■ What the task requires ■
Make an exact copy of all the entries, but do not reproduce the pictures.

━━━ Material provided

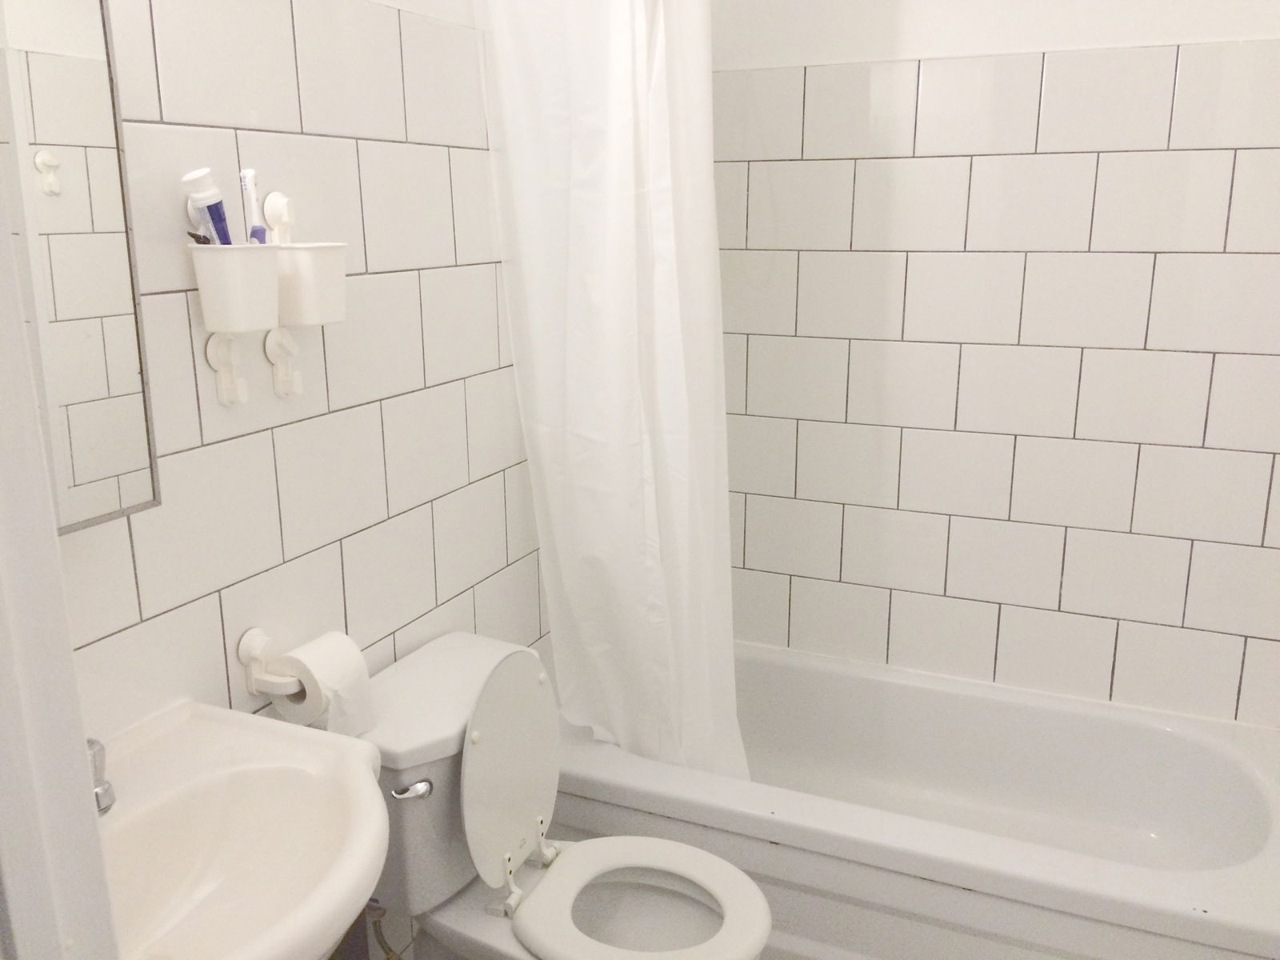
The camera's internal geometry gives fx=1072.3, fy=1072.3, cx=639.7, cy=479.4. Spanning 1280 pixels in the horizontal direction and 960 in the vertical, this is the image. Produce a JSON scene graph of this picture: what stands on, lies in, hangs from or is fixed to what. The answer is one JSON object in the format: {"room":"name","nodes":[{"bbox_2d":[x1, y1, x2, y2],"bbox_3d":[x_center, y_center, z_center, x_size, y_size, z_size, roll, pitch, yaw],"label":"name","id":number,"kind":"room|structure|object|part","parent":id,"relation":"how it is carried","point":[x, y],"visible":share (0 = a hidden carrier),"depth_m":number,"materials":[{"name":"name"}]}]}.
{"room":"bathroom","nodes":[
{"label":"bathroom","id":0,"kind":"room"},
{"bbox_2d":[44,0,553,753],"bbox_3d":[-0.558,-0.192,1.657,0.111,2.518,2.288,6,15,23],"label":"left wall","id":1,"kind":"structure","parent":0,"point":[194,458],"depth_m":1.66,"materials":[{"name":"white tile"}]},
{"bbox_2d":[0,164,118,959],"bbox_3d":[-0.023,0.278,0.445,0.966,2.139,0.163,6,15,23],"label":"door frame","id":2,"kind":"structure","parent":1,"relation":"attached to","point":[86,786],"depth_m":0.62,"materials":[{"name":"white paint"}]},
{"bbox_2d":[0,0,161,534],"bbox_3d":[-0.727,-0.261,1.012,0.103,0.695,0.514,6,15,23],"label":"mirror cabinet","id":3,"kind":"object","parent":1,"relation":"attached to","point":[115,391],"visible":0.96,"depth_m":1.16,"materials":[{"name":"white mirror"}]},
{"bbox_2d":[205,332,248,405],"bbox_3d":[-0.559,-0.153,1.472,0.051,0.106,0.051,6,15,23],"label":"wall hook","id":4,"kind":"object","parent":1,"relation":"attached to","point":[215,345],"visible":0.97,"depth_m":1.48,"materials":[{"name":"white plastic"}]},
{"bbox_2d":[187,242,281,333],"bbox_3d":[-0.531,-0.255,1.427,0.097,0.118,0.118,6,15,23],"label":"holder","id":5,"kind":"object","parent":1,"relation":"attached to","point":[255,267],"visible":0.91,"depth_m":1.39,"materials":[{"name":"white plastic"}]},
{"bbox_2d":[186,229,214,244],"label":"razor","id":6,"kind":"object","parent":5,"relation":"in","point":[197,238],"visible":0.5,"depth_m":1.38,"materials":[{"name":"black plastic"}]},
{"bbox_2d":[181,168,231,244],"bbox_3d":[-0.559,-0.323,1.410,0.048,0.161,0.057,3,14,12],"label":"toothpaste tube","id":7,"kind":"object","parent":5,"relation":"in","point":[192,178],"visible":0.7,"depth_m":1.39,"materials":[{"name":"white plastic"}]},
{"bbox_2d":[239,167,267,243],"bbox_3d":[-0.527,-0.353,1.468,0.023,0.138,0.059,-5,14,-17],"label":"toothbrush","id":8,"kind":"object","parent":5,"relation":"in","point":[247,176],"visible":0.72,"depth_m":1.46,"materials":[{"name":"white plastic"}]},
{"bbox_2d":[94,700,390,959],"bbox_3d":[-0.518,0.736,1.249,0.477,0.778,0.573,6,15,23],"label":"sink","id":9,"kind":"object","parent":1,"relation":"attached to","point":[287,732],"visible":0.88,"depth_m":1.28,"materials":[{"name":"white ceramic"}]},
{"bbox_2d":[85,736,115,814],"bbox_3d":[-0.640,0.331,1.203,0.143,0.104,0.091,6,15,23],"label":"faucet","id":10,"kind":"object","parent":9,"relation":"on","point":[107,789],"visible":0.38,"depth_m":1.21,"materials":[{"name":"silver metal"}]},
{"bbox_2d":[237,626,301,698],"bbox_3d":[-0.512,0.263,1.607,0.085,0.082,0.180,6,15,23],"label":"toilet paper holder","id":11,"kind":"object","parent":1,"relation":"attached to","point":[247,638],"visible":0.63,"depth_m":1.55,"materials":[{"name":"white plastic"}]},
{"bbox_2d":[269,632,372,736],"bbox_3d":[-0.484,0.320,1.632,0.109,0.150,0.129,6,15,23],"label":"toilet paper roll","id":12,"kind":"object","parent":11,"relation":"on","point":[330,644],"visible":0.74,"depth_m":1.60,"materials":[{"name":"white paper"}]},
{"bbox_2d":[263,191,294,245],"bbox_3d":[-0.511,-0.371,1.549,0.048,0.083,0.071,6,15,23],"label":"wall hook","id":13,"kind":"object","parent":1,"relation":"attached to","point":[274,194],"visible":0.88,"depth_m":1.55,"materials":[{"name":"white plastic"}]},
{"bbox_2d":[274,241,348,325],"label":"cup","id":14,"kind":"object","parent":13,"relation":"hanging from","point":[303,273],"visible":0.78,"depth_m":1.52,"materials":[{"name":"white plastic"}]},
{"bbox_2d":[263,325,303,398],"bbox_3d":[-0.516,-0.174,1.581,0.054,0.110,0.049,6,15,23],"label":"wall hook","id":15,"kind":"object","parent":1,"relation":"attached to","point":[269,348],"visible":0.97,"depth_m":1.58,"materials":[{"name":"white plastic"}]},
{"bbox_2d":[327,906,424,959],"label":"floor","id":16,"kind":"structure","parent":0,"point":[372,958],"depth_m":2.07,"materials":[{"name":"tile"}]},
{"bbox_2d":[355,628,769,959],"bbox_3d":[-0.133,0.689,1.797,0.719,0.771,0.450,6,15,23],"label":"toilet","id":17,"kind":"object","parent":16,"relation":"on","point":[478,786],"visible":0.88,"depth_m":1.76,"materials":[{"name":"white ceramic"}]},
{"bbox_2d":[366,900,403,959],"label":"water supply hose","id":18,"kind":"object","parent":17,"relation":"attached to","point":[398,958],"visible":0.62,"depth_m":1.81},
{"bbox_3d":[-0.356,0.474,1.657,0.055,0.027,0.036,6,15,23],"label":"flush lever","id":19,"kind":"part","parent":17,"relation":"part of","materials":[{"name":"silver metal"}]},
{"bbox_3d":[-0.234,0.473,1.833,0.126,0.354,0.332,6,15,23],"label":"toilet lid","id":20,"kind":"part","parent":17,"relation":"part of","materials":[{"name":"white plastic"}]},
{"bbox_3d":[0.003,0.672,1.732,0.346,0.038,0.339,6,15,23],"label":"toilet seat","id":21,"kind":"part","parent":17,"relation":"part of","materials":[{"name":"white plastic"}]},
{"bbox_2d":[552,640,1279,959],"bbox_3d":[0.570,0.745,2.346,1.544,0.387,0.750,6,15,23],"label":"bathtub","id":22,"kind":"object","parent":16,"relation":"on","point":[806,816],"visible":0.81,"depth_m":2.21,"materials":[{"name":"white ceramic"}]},
{"bbox_2d":[476,0,744,782],"bbox_3d":[-0.032,-0.177,2.105,0.538,1.845,0.206,6,15,23],"label":"shower curtain","id":23,"kind":"object","parent":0,"point":[605,251],"visible":0.91,"depth_m":2.08,"materials":[{"name":"white fabric"}]},
{"bbox_2d":[709,0,1279,726],"bbox_3d":[0.750,-0.362,2.468,1.663,2.493,0.113,6,15,23],"label":"back wall","id":24,"kind":"structure","parent":0,"point":[810,585],"depth_m":2.39,"materials":[{"name":"white tile"}]}
]}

━━━━━━

■ The answer ■
The camera's internal geometry gives fx=1072.3, fy=1072.3, cx=639.7, cy=479.4. Spanning 1280 pixels in the horizontal direction and 960 in the vertical, this is the image. Produce a JSON scene graph of this picture: what stands on, lies in, hangs from or is fixed to what. The answer is one JSON object in the format: {"room":"name","nodes":[{"bbox_2d":[x1, y1, x2, y2],"bbox_3d":[x_center, y_center, z_center, x_size, y_size, z_size, roll, pitch, yaw],"label":"name","id":number,"kind":"room|structure|object|part","parent":id,"relation":"how it is carried","point":[x, y],"visible":share (0 = a hidden carrier),"depth_m":number,"materials":[{"name":"name"}]}]}.
{"room":"bathroom","nodes":[
{"label":"bathroom","id":0,"kind":"room"},
{"bbox_2d":[44,0,553,753],"bbox_3d":[-0.558,-0.192,1.657,0.111,2.518,2.288,6,15,23],"label":"left wall","id":1,"kind":"structure","parent":0,"point":[194,458],"depth_m":1.66,"materials":[{"name":"white tile"}]},
{"bbox_2d":[0,164,118,959],"bbox_3d":[-0.023,0.278,0.445,0.966,2.139,0.163,6,15,23],"label":"door frame","id":2,"kind":"structure","parent":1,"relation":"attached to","point":[86,786],"depth_m":0.62,"materials":[{"name":"white paint"}]},
{"bbox_2d":[0,0,161,534],"bbox_3d":[-0.727,-0.261,1.012,0.103,0.695,0.514,6,15,23],"label":"mirror cabinet","id":3,"kind":"object","parent":1,"relation":"attached to","point":[115,391],"visible":0.96,"depth_m":1.16,"materials":[{"name":"white mirror"}]},
{"bbox_2d":[205,332,248,405],"bbox_3d":[-0.559,-0.153,1.472,0.051,0.106,0.051,6,15,23],"label":"wall hook","id":4,"kind":"object","parent":1,"relation":"attached to","point":[215,345],"visible":0.97,"depth_m":1.48,"materials":[{"name":"white plastic"}]},
{"bbox_2d":[187,242,281,333],"bbox_3d":[-0.531,-0.255,1.427,0.097,0.118,0.118,6,15,23],"label":"holder","id":5,"kind":"object","parent":1,"relation":"attached to","point":[255,267],"visible":0.91,"depth_m":1.39,"materials":[{"name":"white plastic"}]},
{"bbox_2d":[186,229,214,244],"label":"razor","id":6,"kind":"object","parent":5,"relation":"in","point":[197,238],"visible":0.5,"depth_m":1.38,"materials":[{"name":"black plastic"}]},
{"bbox_2d":[181,168,231,244],"bbox_3d":[-0.559,-0.323,1.410,0.048,0.161,0.057,3,14,12],"label":"toothpaste tube","id":7,"kind":"object","parent":5,"relation":"in","point":[192,178],"visible":0.7,"depth_m":1.39,"materials":[{"name":"white plastic"}]},
{"bbox_2d":[239,167,267,243],"bbox_3d":[-0.527,-0.353,1.468,0.023,0.138,0.059,-5,14,-17],"label":"toothbrush","id":8,"kind":"object","parent":5,"relation":"in","point":[247,176],"visible":0.72,"depth_m":1.46,"materials":[{"name":"white plastic"}]},
{"bbox_2d":[94,700,390,959],"bbox_3d":[-0.518,0.736,1.249,0.477,0.778,0.573,6,15,23],"label":"sink","id":9,"kind":"object","parent":1,"relation":"attached to","point":[287,732],"visible":0.88,"depth_m":1.28,"materials":[{"name":"white ceramic"}]},
{"bbox_2d":[85,736,115,814],"bbox_3d":[-0.640,0.331,1.203,0.143,0.104,0.091,6,15,23],"label":"faucet","id":10,"kind":"object","parent":9,"relation":"on","point":[107,789],"visible":0.38,"depth_m":1.21,"materials":[{"name":"silver metal"}]},
{"bbox_2d":[237,626,301,698],"bbox_3d":[-0.512,0.263,1.607,0.085,0.082,0.180,6,15,23],"label":"toilet paper holder","id":11,"kind":"object","parent":1,"relation":"attached to","point":[247,638],"visible":0.63,"depth_m":1.55,"materials":[{"name":"white plastic"}]},
{"bbox_2d":[269,632,372,736],"bbox_3d":[-0.484,0.320,1.632,0.109,0.150,0.129,6,15,23],"label":"toilet paper roll","id":12,"kind":"object","parent":11,"relation":"on","point":[330,644],"visible":0.74,"depth_m":1.60,"materials":[{"name":"white paper"}]},
{"bbox_2d":[263,191,294,245],"bbox_3d":[-0.511,-0.371,1.549,0.048,0.083,0.071,6,15,23],"label":"wall hook","id":13,"kind":"object","parent":1,"relation":"attached to","point":[274,194],"visible":0.88,"depth_m":1.55,"materials":[{"name":"white plastic"}]},
{"bbox_2d":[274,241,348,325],"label":"cup","id":14,"kind":"object","parent":13,"relation":"hanging from","point":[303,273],"visible":0.78,"depth_m":1.52,"materials":[{"name":"white plastic"}]},
{"bbox_2d":[263,325,303,398],"bbox_3d":[-0.516,-0.174,1.581,0.054,0.110,0.049,6,15,23],"label":"wall hook","id":15,"kind":"object","parent":1,"relation":"attached to","point":[269,348],"visible":0.97,"depth_m":1.58,"materials":[{"name":"white plastic"}]},
{"bbox_2d":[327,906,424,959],"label":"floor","id":16,"kind":"structure","parent":0,"point":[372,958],"depth_m":2.07,"materials":[{"name":"tile"}]},
{"bbox_2d":[355,628,769,959],"bbox_3d":[-0.133,0.689,1.797,0.719,0.771,0.450,6,15,23],"label":"toilet","id":17,"kind":"object","parent":16,"relation":"on","point":[478,786],"visible":0.88,"depth_m":1.76,"materials":[{"name":"white ceramic"}]},
{"bbox_2d":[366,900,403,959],"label":"water supply hose","id":18,"kind":"object","parent":17,"relation":"attached to","point":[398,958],"visible":0.62,"depth_m":1.81},
{"bbox_3d":[-0.356,0.474,1.657,0.055,0.027,0.036,6,15,23],"label":"flush lever","id":19,"kind":"part","parent":17,"relation":"part of","materials":[{"name":"silver metal"}]},
{"bbox_3d":[-0.234,0.473,1.833,0.126,0.354,0.332,6,15,23],"label":"toilet lid","id":20,"kind":"part","parent":17,"relation":"part of","materials":[{"name":"white plastic"}]},
{"bbox_3d":[0.003,0.672,1.732,0.346,0.038,0.339,6,15,23],"label":"toilet seat","id":21,"kind":"part","parent":17,"relation":"part of","materials":[{"name":"white plastic"}]},
{"bbox_2d":[552,640,1279,959],"bbox_3d":[0.570,0.745,2.346,1.544,0.387,0.750,6,15,23],"label":"bathtub","id":22,"kind":"object","parent":16,"relation":"on","point":[806,816],"visible":0.81,"depth_m":2.21,"materials":[{"name":"white ceramic"}]},
{"bbox_2d":[476,0,744,782],"bbox_3d":[-0.032,-0.177,2.105,0.538,1.845,0.206,6,15,23],"label":"shower curtain","id":23,"kind":"object","parent":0,"point":[605,251],"visible":0.91,"depth_m":2.08,"materials":[{"name":"white fabric"}]},
{"bbox_2d":[709,0,1279,726],"bbox_3d":[0.750,-0.362,2.468,1.663,2.493,0.113,6,15,23],"label":"back wall","id":24,"kind":"structure","parent":0,"point":[810,585],"depth_m":2.39,"materials":[{"name":"white tile"}]}
]}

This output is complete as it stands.